Part of Advances in Neural Information Processing Systems 36 (NeurIPS 2023) Main Conference Track
Zhuofan Ying, Peter Hase, Mohit Bansal
Biological vision systems make adaptive use of context to recognize objects in new settings with novel contexts as well as occluded or blurry objects in familiar settings. In this paper, we investigate how vision models adaptively use context for out-of-distribution (OOD) generalization and leverage our analysis results to improve model OOD generalization. First, we formulate two distinct OOD settings where the contexts are either beneficial Object-Disambiguation or irrelevant Background-Invariance, reflecting the diverse contextual challenges faced in biological vision. We then analyze model performance in these two different OOD settings and demonstrate that models that excel in one setting tend to struggle in the other. Notably, prior works on learning causal features improve on one setting but hurt on the other. This underscores the importance of generalizing across both OOD settings, as this ability is crucial for both human cognition and robust AI systems. Next, to better understand the model properties contributing to OOD generalization, we use representational geometry analysis and our own probing methods to examine a population of models, and we discover that those with more factorized representations and appropriate feature weighting are more successful in handling Object-Disambiguation and Background-Invariance tests.
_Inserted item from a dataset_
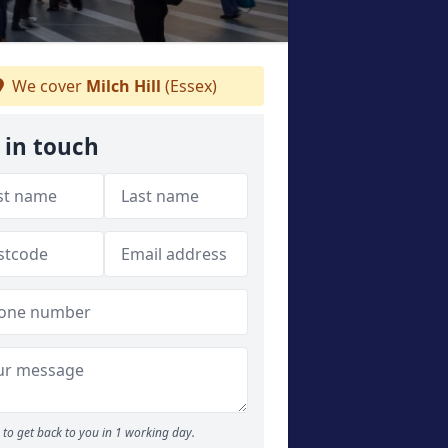
We cover
Milch Hill
(Essex)
 in touch
to get back to you in 1 working day.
We further validate these findings through causal intervention, manipulating representation factorization and feature weighting to demonstrate their causal effect on performance. Motivated by our analysis results, we propose new augmentation methods aimed at enhancing model generalization. The proposed methods outperform strong baselines, yielding improvements in both in-distribution and OOD tests. We conclude that, in order to replicate the generalization abilities of biological vision, computer vision models must have factorized object vs. background representations and appropriately weigh both kinds of features.